Last week the Department of Health and Human Services released their annual LGBT Issues Coordinating Committee Report. The report outlines nine objectives for advancing LGBT health in the upcoming year. It addresses LGBT needs in areas such as health insurance coverage, discrimination, HIV/AIDS prevention, sexual violence and partner abuse, substance abuse, and research. The report was released with the following statement by Secretary Kathleen Sebelius:
We made a commitment to ensure fairness in the health care system for all Americans, LGBT Americans included, and this report shows we are following through on that pledge. Millions of LGBT Americans now have greater assurances that they will be treated with dignity and respect in our health care system.
The full report can be viewed at HHS’s website.
The third objective in the report plans to build upon current anti-obesity efforts by researching ways to reduce obesity in lesbian and bisexual women. According to HHS and an Institute of Medicine report from 2011, lesbian and bisexual women have higher rates of obesity than heterosexual women, and are considered to be “at risk” of becoming obese based on their sexual identity. The IoM report uses studies that rely on the BMI, which is known to be an inaccurate way of measuring an individual’s health; one study concludes that while lesbian women were found to have a higher BMI, they also engaged in more regular physical exercise than heterosexual women. The BMI has a tendency to classify women with high muscle mass from exercise and normal body fat as obese. The study also suggests that the higher BMI may be because of differing social and behavioral norms, such as a different standard of beauty and a more positive body image.

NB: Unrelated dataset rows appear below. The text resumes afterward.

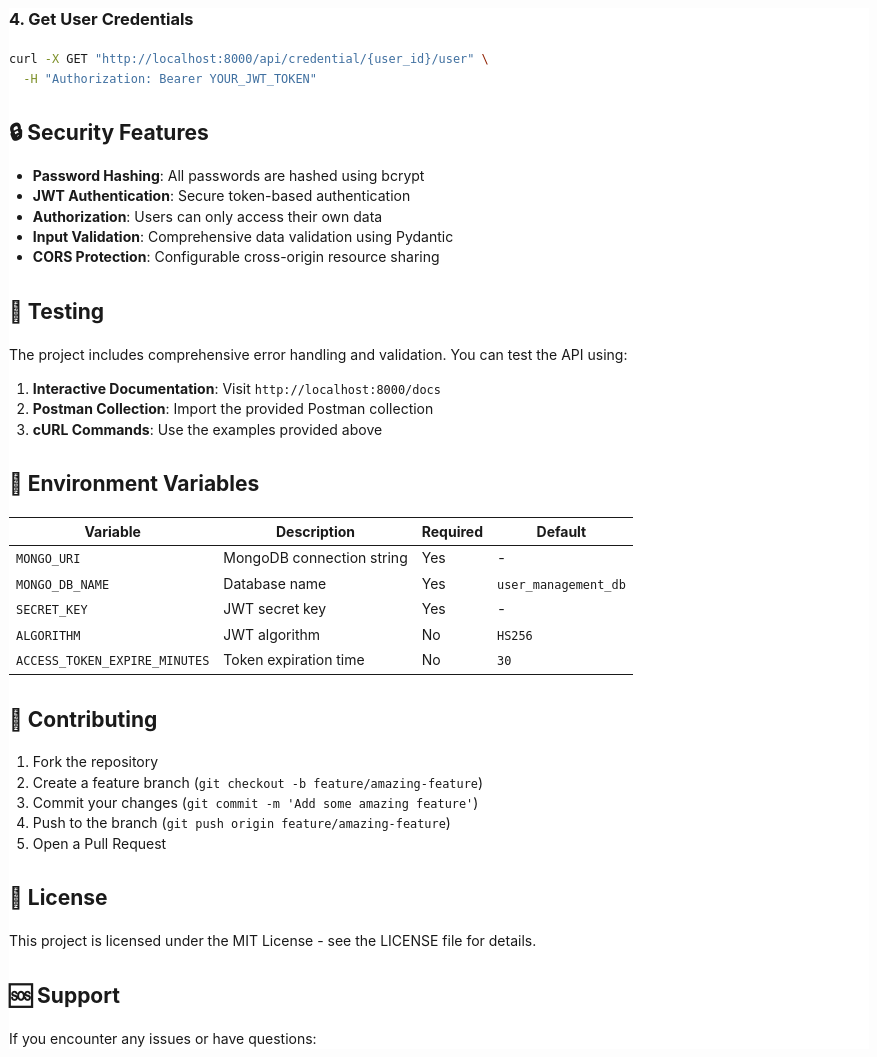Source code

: ### 4. Get User Credentials
```bash
curl -X GET "http://localhost:8000/api/credential/{user_id}/user" \
  -H "Authorization: Bearer YOUR_JWT_TOKEN"
```

## 🔒 Security Features

- **Password Hashing**: All passwords are hashed using bcrypt
- **JWT Authentication**: Secure token-based authentication
- **Authorization**: Users can only access their own data
- **Input Validation**: Comprehensive data validation using Pydantic
- **CORS Protection**: Configurable cross-origin resource sharing

## 🧪 Testing

The project includes comprehensive error handling and validation. You can test the API using:

1. **Interactive Documentation**: Visit `http://localhost:8000/docs`
2. **Postman Collection**: Import the provided Postman collection
3. **cURL Commands**: Use the examples provided above

## 📝 Environment Variables

| Variable | Description | Required | Default |
|----------|-------------|----------|---------|
| `MONGO_URI` | MongoDB connection string | Yes | - |
| `MONGO_DB_NAME` | Database name | Yes | `user_management_db` |
| `SECRET_KEY` | JWT secret key | Yes | - |
| `ALGORITHM` | JWT algorithm | No | `HS256` |
| `ACCESS_TOKEN_EXPIRE_MINUTES` | Token expiration time | No | `30` |

## 🤝 Contributing

1. Fork the repository
2. Create a feature branch (`git checkout -b feature/amazing-feature`)
3. Commit your changes (`git commit -m 'Add some amazing feature'`)
4. Push to the branch (`git push origin feature/amazing-feature`)
5. Open a Pull Request

## 📄 License

This project is licensed under the MIT License - see the LICENSE file for details.

## 🆘 Support

If you encounter any issues or have questions:
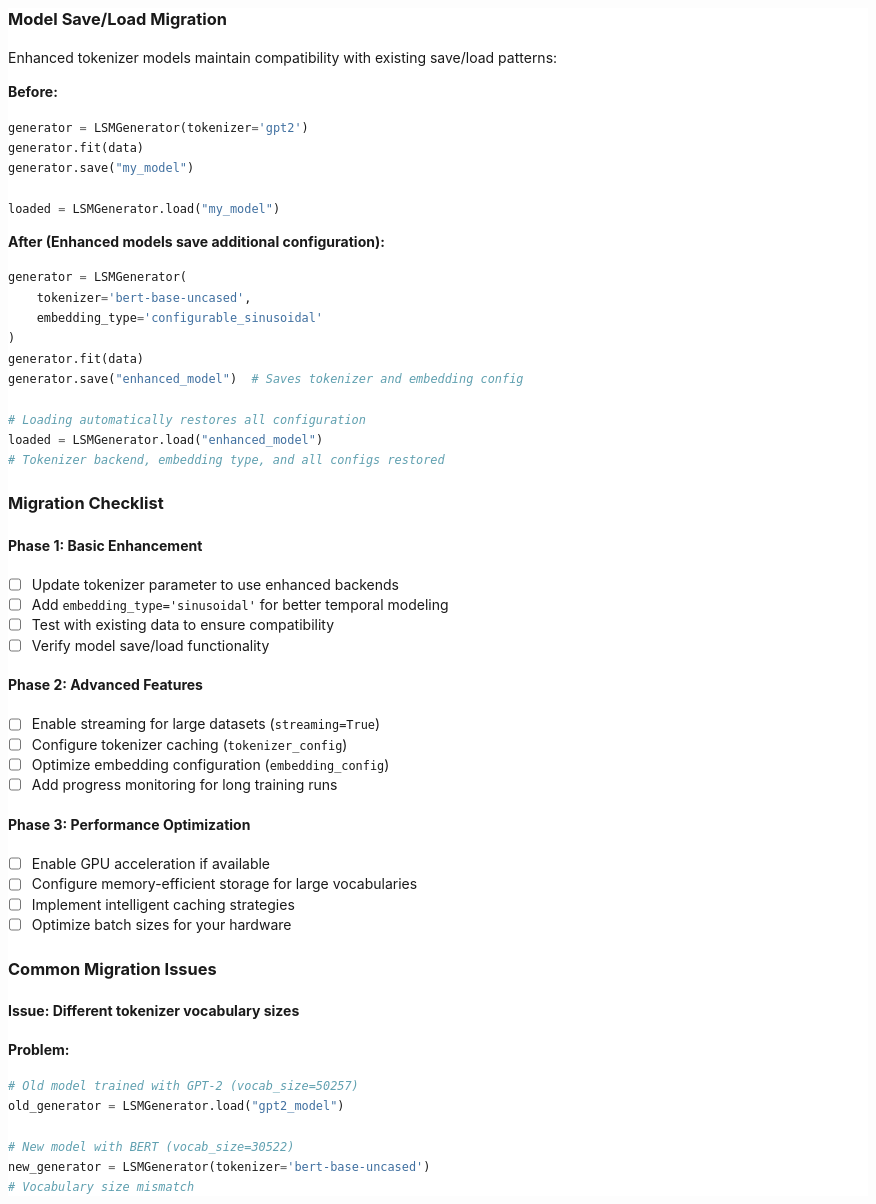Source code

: ### Model Save/Load Migration

Enhanced tokenizer models maintain compatibility with existing save/load patterns:

**Before:**
```python
generator = LSMGenerator(tokenizer='gpt2')
generator.fit(data)
generator.save("my_model")

loaded = LSMGenerator.load("my_model")
```

**After (Enhanced models save additional configuration):**
```python
generator = LSMGenerator(
    tokenizer='bert-base-uncased',
    embedding_type='configurable_sinusoidal'
)
generator.fit(data)
generator.save("enhanced_model")  # Saves tokenizer and embedding config

# Loading automatically restores all configuration
loaded = LSMGenerator.load("enhanced_model")
# Tokenizer backend, embedding type, and all configs restored
```

### Migration Checklist

#### Phase 1: Basic Enhancement
- [ ] Update tokenizer parameter to use enhanced backends
- [ ] Add `embedding_type='sinusoidal'` for better temporal modeling
- [ ] Test with existing data to ensure compatibility
- [ ] Verify model save/load functionality

#### Phase 2: Advanced Features
- [ ] Enable streaming for large datasets (`streaming=True`)
- [ ] Configure tokenizer caching (`tokenizer_config`)
- [ ] Optimize embedding configuration (`embedding_config`)
- [ ] Add progress monitoring for long training runs

#### Phase 3: Performance Optimization
- [ ] Enable GPU acceleration if available
- [ ] Configure memory-efficient storage for large vocabularies
- [ ] Implement intelligent caching strategies
- [ ] Optimize batch sizes for your hardware

### Common Migration Issues

#### Issue: Different tokenizer vocabulary sizes

**Problem:**
```python
# Old model trained with GPT-2 (vocab_size=50257)
old_generator = LSMGenerator.load("gpt2_model")

# New model with BERT (vocab_size=30522)
new_generator = LSMGenerator(tokenizer='bert-base-uncased')
# Vocabulary size mismatch
```
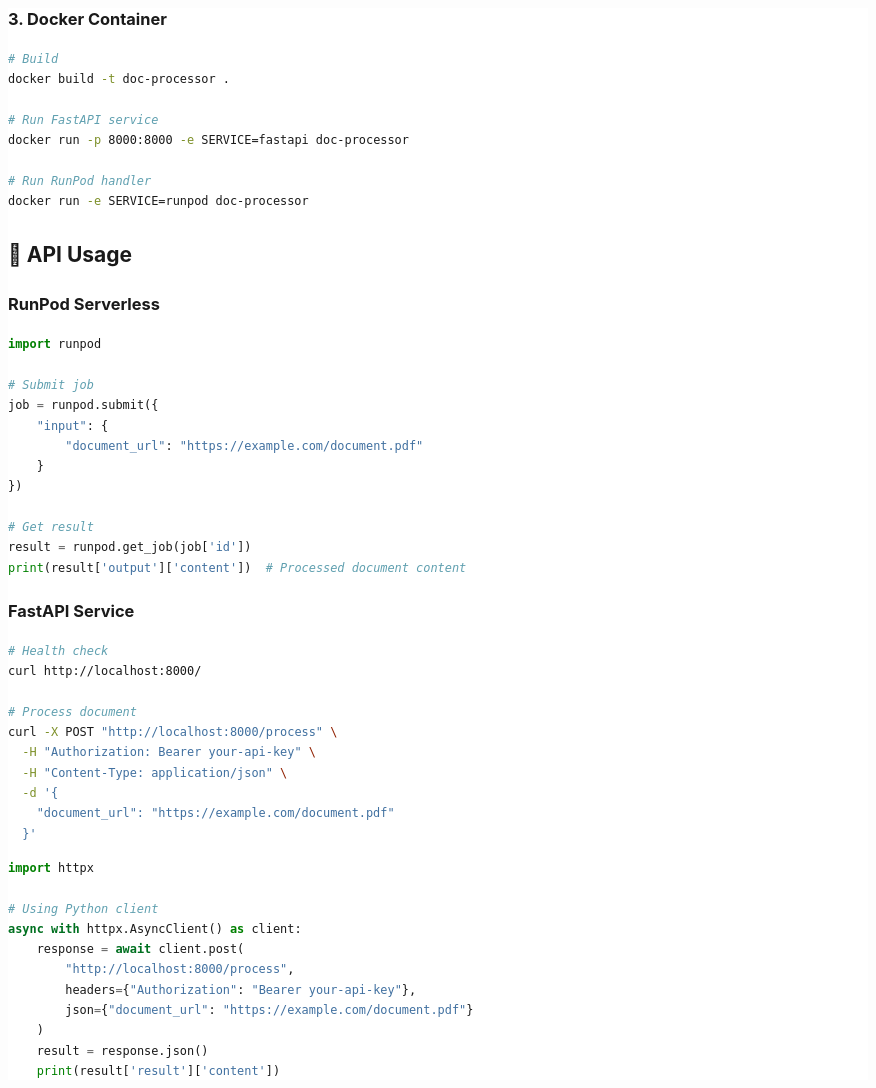 ### 3. Docker Container

```bash
# Build
docker build -t doc-processor .

# Run FastAPI service
docker run -p 8000:8000 -e SERVICE=fastapi doc-processor

# Run RunPod handler
docker run -e SERVICE=runpod doc-processor
```

## 📖 API Usage

### RunPod Serverless

```python
import runpod

# Submit job
job = runpod.submit({
    "input": {
        "document_url": "https://example.com/document.pdf"
    }
})

# Get result
result = runpod.get_job(job['id'])
print(result['output']['content'])  # Processed document content
```

### FastAPI Service

```bash
# Health check
curl http://localhost:8000/

# Process document
curl -X POST "http://localhost:8000/process" \
  -H "Authorization: Bearer your-api-key" \
  -H "Content-Type: application/json" \
  -d '{
    "document_url": "https://example.com/document.pdf"
  }'
```

```python
import httpx

# Using Python client
async with httpx.AsyncClient() as client:
    response = await client.post(
        "http://localhost:8000/process",
        headers={"Authorization": "Bearer your-api-key"},
        json={"document_url": "https://example.com/document.pdf"}
    )
    result = response.json()
    print(result['result']['content'])
```
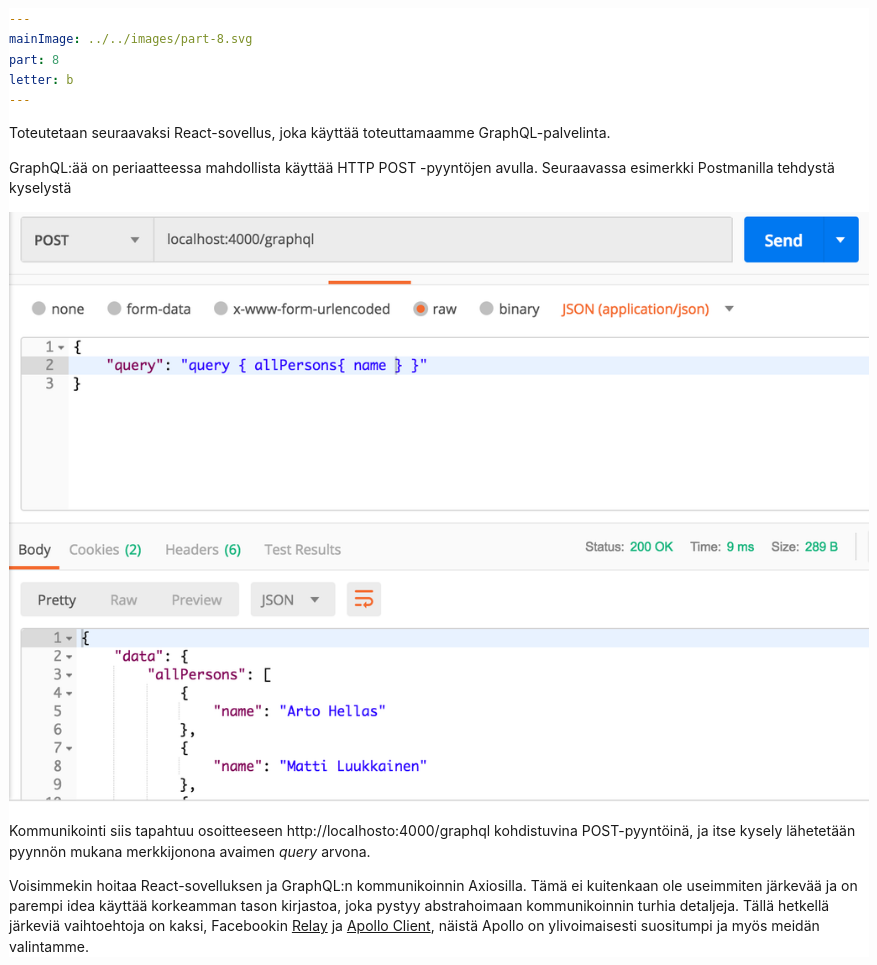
 ```yaml
---
mainImage: ../../images/part-8.svg
part: 8
letter: b
---
```


<div class="content">

Toteutetaan seuraavaksi React-sovellus, joka käyttää toteuttamaamme GraphQL-palvelinta. 

GraphQL:ää on periaatteessa mahdollista käyttää HTTP POST -pyyntöjen avulla. Seuraavassa esimerkki Postmanilla tehdystä kyselystä

![](../images/8/8.png)

Kommunikointi siis tapahtuu osoitteeseen http://localhosto:4000/graphql kohdistuvina POST-pyyntöinä, ja itse kysely lähetetään pyynnön mukana merkkijonona avaimen <i>query</i> arvona. 

Voisimmekin hoitaa React-sovelluksen ja GraphQL:n kommunikoinnin Axiosilla. Tämä ei kuitenkaan ole useimmiten järkevää ja on parempi idea käyttää korkeamman tason kirjastoa, joka pystyy abstrahoimaan kommunikoinnin turhia detaljeja. Tällä hetkellä järkeviä vaihtoehtoja on kaksi, Facebookin [Relay](https://facebook.github.io/relay/) ja
[Apollo Client](https://www.apollographql.com/docs/react/), näistä Apollo on ylivoimaisesti suositumpi ja myös meidän valintamme.
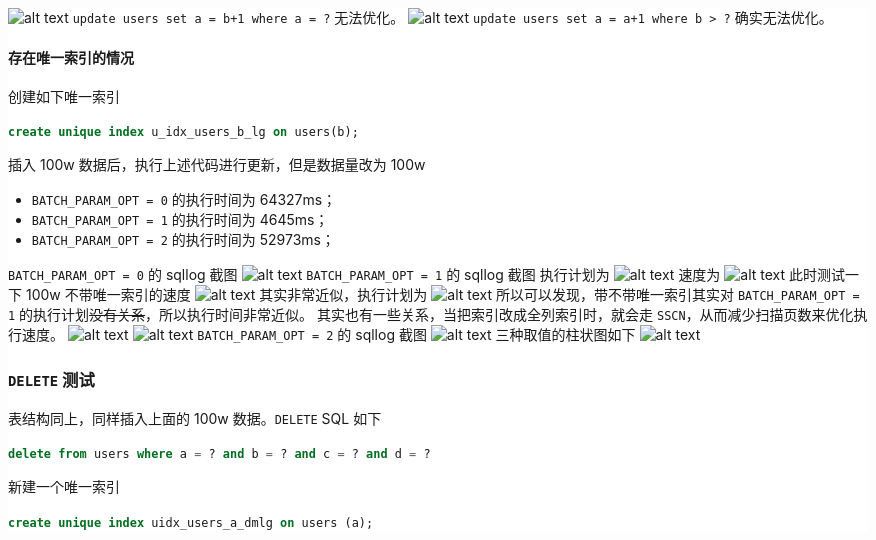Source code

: ![alt text](/database/batch-param-opt-22.png)
`update users set a = b+1 where a = ?` 无法优化。
![alt text](/database/batch-param-opt-23.png)
`update users set a = a+1 where b > ?` 确实无法优化。

#### 存在唯一索引的情况

创建如下唯一索引
```sql
create unique index u_idx_users_b_lg on users(b);
```

插入 100w 数据后，执行上述代码进行更新，但是数据量改为 100w
* `BATCH_PARAM_OPT = 0` 的执行时间为 64327ms；
* `BATCH_PARAM_OPT = 1` 的执行时间为 4645ms；
* `BATCH_PARAM_OPT = 2` 的执行时间为 52973ms；

`BATCH_PARAM_OPT = 0` 的 sqllog 截图
![alt text](/database/batch-param-opt-24.png)
`BATCH_PARAM_OPT = 1` 的 sqllog 截图
执行计划为
![alt text](/database/batch-param-opt-25.png)
速度为
![alt text](/database/batch-param-opt-26.png)
此时测试一下 100w 不带唯一索引的速度
![alt text](/database/batch-param-opt-27.png)
其实非常近似，执行计划为
![alt text](/database/batch-param-opt-28.png)
所以可以发现，带不带唯一索引其实对 `BATCH_PARAM_OPT = 1` 的执行计划~~没有关系~~，所以执行时间非常近似。
其实也有一些关系，当把索引改成全列索引时，就会走 `SSCN`，从而减少扫描页数来优化执行速度。
![alt text](/database/batch-param-opt-29.png)
![alt text](/database/batch-param-opt-30.png)
`BATCH_PARAM_OPT = 2` 的 sqllog 截图
![alt text](/database/batch-param-opt-31.png)
三种取值的柱状图如下
![alt text](/database/batch-param-opt-32.png)

### `DELETE` 测试

表结构同上，同样插入上面的 100w 数据。`DELETE` SQL 如下
```sql
delete from users where a = ? and b = ? and c = ? and d = ?
```
新建一个唯一索引
```sql
create unique index uidx_users_a_dmlg on users (a);
```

These speculations are based in stereotypes of queer women and do not have enough evidence to suggest that there is an obesity problem among lesbian and bisexual women. The studies imply that women who may not be interested in attracting the romantic or sexual attention of a man will care less about their health. This is an outrageous and offensive assumption to make, and it reinforces sizeist and homophobic ideas about queer women’s bodies. It’s clear to me that the real issue here is not health; there seems to be a lot of concern around women’s bodies that differ from the heterosexual norm, resulting in efforts to police these bodies. Also, focusing anti-obesity efforts on queer women would mean even more profit for the diet and weight loss industry, which thrives on the shaming of women’s bodies. But what are the implications and dangers of claiming that a sexual identity is now a “risk factor” for obesity? Using the inaccurate, flawed BMI system and outdated stereotypes to target lesbian and bisexual women will produce a body- and identity-shaming campaign of obesity that is definitely not welcome or needed, and will contradict HHS’s intentions to treat LGBT people with greater dignity and respect.